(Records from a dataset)
§ §

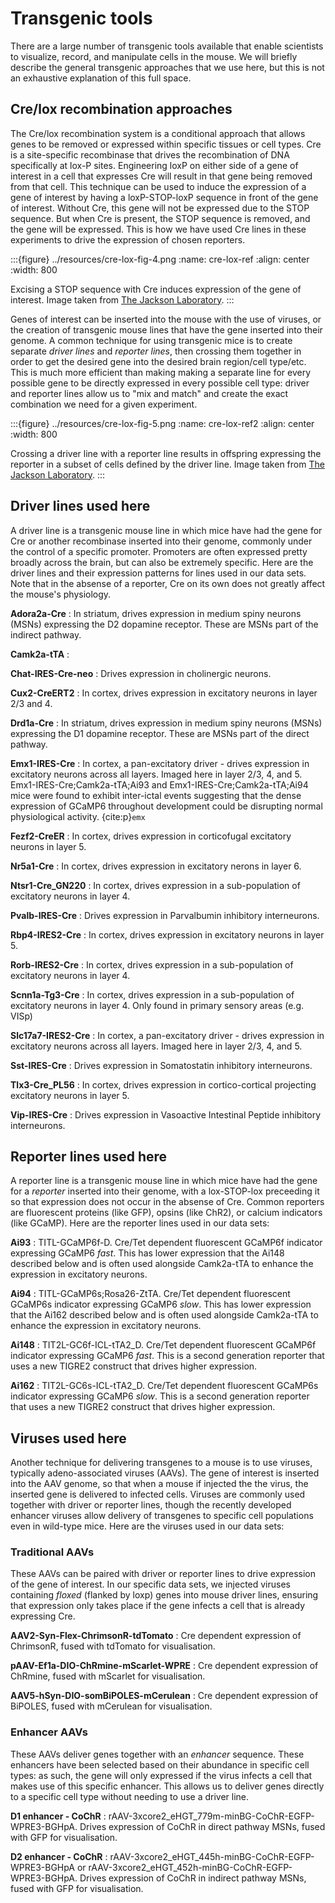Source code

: # Transgenic tools 

There are a large number of transgenic tools available that enable scientists to visualize, record, and manipulate cells in the mouse. We will briefly describe the general transgenic approaches that we use here, but this is not an exhaustive explanation of this full space.

## Cre/lox recombination approaches
The Cre/lox recombination system is a conditional approach that allows genes to be removed or expressed within specific tissues or cell types. Cre is a site-specific recombinase that drives the recombination of DNA specifically at lox-P sites. Engineering loxP on either side of a gene of interest in a cell that expresses Cre will result in that gene being removed from that cell. This technique can be used to induce the expression of a gene of interest by having a loxP-STOP-loxP sequence in front of the gene of interest. Without Cre, this gene will not be expressed due to the STOP sequence. But when Cre is present, the STOP sequence is removed, and the gene will be expressed. This is how we have used Cre lines in these experiments to drive the expression of chosen reporters.

:::{figure} ../resources/cre-lox-fig-4.png
:name: cre-lox-ref
:align: center
:width: 800

Excising a STOP sequence with Cre induces expression of the gene of interest. Image taken from [The Jackson Laboratory](https://www.jax.org/news-and-insights/jax-blog/2011/September/cre-lox-breeding).
:::

Genes of interest can be inserted into the mouse with the use of viruses, or the creation of transgenic mouse lines that have the gene inserted into their genome. A common technique for using transgenic mice is to create separate *driver lines* and *reporter lines*, then crossing them together in order to get the desired gene into the desired brain region/cell type/etc. This is much more efficient than making making a separate line for every possible gene to be directly expressed in every possible cell type: driver and reporter lines allow us to "mix and match" and create the exact combination we need for a given experiment.

:::{figure} ../resources/cre-lox-fig-5.png
:name: cre-lox-ref2
:align: center
:width: 800

Crossing a driver line with a reporter line results in offspring expressing the reporter in a subset of cells defined by the driver line. Image taken from [The Jackson Laboratory](https://www.jax.org/news-and-insights/jax-blog/2011/September/cre-lox-breeding).
:::

## Driver lines used here

A driver line is a transgenic mouse line in which mice have had the gene for Cre or another recombinase inserted into their genome, commonly under the control of a specific promoter. Promoters are often expressed pretty broadly across the brain, but can also be extremely specific. Here are the driver lines and their expression patterns for lines used in our data sets. Note that in the absense of a reporter, Cre on its own does not greatly affect the mouse's physiology. 

<b>Adora2a-Cre</b>
: In striatum, drives expression in medium spiny neurons (MSNs) expressing the D2 dopamine receptor. These are MSNs part of the indirect pathway.

<b>Camk2a-tTA</b>
:

<b>Chat-IRES-Cre-neo</b>
: Drives expression in cholinergic neurons.

<b>Cux2-CreERT2</b>
: In cortex, drives expression in excitatory neurons in layer 2/3 and 4.

<b>Drd1a-Cre</b>
: In striatum, drives expression in medium spiny neurons (MSNs) expressing the D1 dopamine receptor. These are MSNs part of the direct pathway.

<b>Emx1-IRES-Cre</b>
: In cortex, a pan-excitatory driver - drives expression in excitatory neurons across all layers. Imaged here in layer 2/3, 4, and 5. Emx1-IRES-Cre;Camk2a-tTA;Ai93 and Emx1-IRES-Cre;Camk2a-tTA;Ai94 mice were found to exhibit inter-ictal events suggesting that the dense expression of GCaMP6 throughout development could be disrupting normal physiological activity. {cite:p}`emx`

<b>Fezf2-CreER</b>
: In cortex, drives expression in corticofugal excitatory neurons in layer 5.

<b>Nr5a1-Cre</b>
: In cortex, drives expression in excitatory nerons in layer 6.

<b>Ntsr1-Cre_GN220</b>
: In cortex, drives expression in a sub-population of excitatory neurons in layer 4.

<b>Pvalb-IRES-Cre</b>
: Drives expression in Parvalbumin inhibitory interneurons.

<b>Rbp4-IRES2-Cre</b>
: In cortex, drives expression in excitatory neurons in layer 5.

<b>Rorb-IRES2-Cre</b>
: In cortex, drives expression in a sub-population of excitatory neurons in layer 4.

<b>Scnn1a-Tg3-Cre</b>
: In cortex, drives expression in a sub-population of excitatory neurons in layer 4. Only found in primary sensory areas (e.g. VISp)

<b>Slc17a7-IRES2-Cre</b>
: In cortex, a pan-excitatory driver - drives expression in excitatory neurons across all layers. Imaged here in layer 2/3, 4, and 5. 

<b>Sst-IRES-Cre</b>
: Drives expression in Somatostatin inhibitory interneurons.

<b>Tlx3-Cre_PL56</b>
: In cortex, drives expression in cortico-cortical projecting excitatory neurons in layer 5.

<b>Vip-IRES-Cre</b>
: Drives expression in Vasoactive Intestinal Peptide inhibitory interneurons.

## Reporter lines used here

A reporter line is a transgenic mouse line in which mice have had the gene for a *reporter* inserted into their genome, with a lox-STOP-lox preceeding it so that expression does not occur in the absense of Cre. Common reporters are fluorescent proteins (like GFP), opsins (like ChR2), or calcium indicators (like GCaMP). Here are the reporter lines used in our data sets:

<b>Ai93</b>
: TITL-GCaMP6f-D. Cre/Tet dependent fluorescent GCaMP6f indicator expressing GCaMP6 <i>fast</i>. This has lower expression that the Ai148 described below and is often used alongside Camk2a-tTA to enhance the expression in excitatory neurons.

<b>Ai94</b>
: TITL-GCaMP6s;Rosa26-ZtTA. Cre/Tet dependent fluorescent GCaMP6s indicator expressing GCaMP6 <i>slow</i>. This has lower expression that the Ai162 described below and is often used alongside Camk2a-tTA to enhance the expression in excitatory neurons.

<b>Ai148</b>
: TIT2L-GC6f-ICL-tTA2_D. Cre/Tet dependent fluorescent GCaMP6f indicator expressing GCaMP6 <i>fast</i>. This is a second generation reporter that uses a new TIGRE2 construct that drives higher expression. 

<b>Ai162</b>
: TIT2L-GC6s-ICL-tTA2_D. Cre/Tet dependent fluorescent GCaMP6s indicator expressing GCaMP6 <i>slow</i>. This is a second generation reporter that uses a new TIGRE2 construct that drives higher expression. 

## Viruses used here

Another technique for delivering transgenes to a mouse is to use viruses, typically adeno-associated viruses (AAVs). The gene of interest is inserted into the AAV genome, so that when a mouse if injected the the virus, the inserted gene is delivered to infected cells. Viruses are commonly used together with driver or reporter lines, though the recently developed enhancer viruses allow delivery of transgenes to specific cell populations even in wild-type mice. Here are the viruses used in our data sets:

### Traditional AAVs

These AAVs can be paired with driver or reporter lines to drive expression of the gene of interest. In our specific data sets, we injected viruses containing *floxed* (flanked by loxp) genes into mouse driver lines, ensuring that expression only takes place if the gene infects a cell that is already expressing Cre.

<b>AAV2-Syn-Flex-ChrimsonR-tdTomato</b>
: Cre dependent expression of ChrimsonR, fused with tdTomato for visualisation.

<b>pAAV-Ef1a-DIO-ChRmine-mScarlet-WPRE</b>
: Cre dependent expression of ChRmine, fused with mScarlet for visualisation.

<b>AAV5-hSyn-DIO-somBiPOLES-mCerulean</b>
: Cre dependent expression of BiPOLES, fused with mCerulean for visualisation.

### Enhancer AAVs

These AAVs deliver genes together with an *enhancer* sequence. These enhancers have been selected based on their abundance in specific cell types: as such, the gene will only expressed if the virus infects a cell that makes use of this specific enhancer. This allows us to deliver genes directly to a specific cell type without needing to use a driver line.

<b>D1 enhancer - CoChR</b>
: rAAV-3xcore2_eHGT_779m-minBG-CoChR-EGFP-WPRE3-BGHpA. Drives expression of CoChR in direct pathway MSNs, fused with GFP for visualisation.

<b>D2 enhancer - CoChR</b>
: rAAV-3xcore2_eHGT_445h-minBG-CoChR-EGFP-WPRE3-BGHpA or rAAV-3xcore2_eHGT_452h-minBG-CoChR-EGFP-WPRE3-BGHpA. Drives expression of CoChR in indirect pathway MSNs, fused with GFP for visualisation.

§ §

EXERCISE:
Starting with the first line of the data above, write out each line exactly up to and including the line that holds "There are a". Pictures stay out.

RESPONSE BOX:
Source code

: # Transgenic tools 

There are a large number of transgenic tools available that enable scientists to visualize, record, and manipulate cells in the mouse. We will briefly describe the general transgenic approaches that we use here, but this is not an exhaustive explanation of this full space.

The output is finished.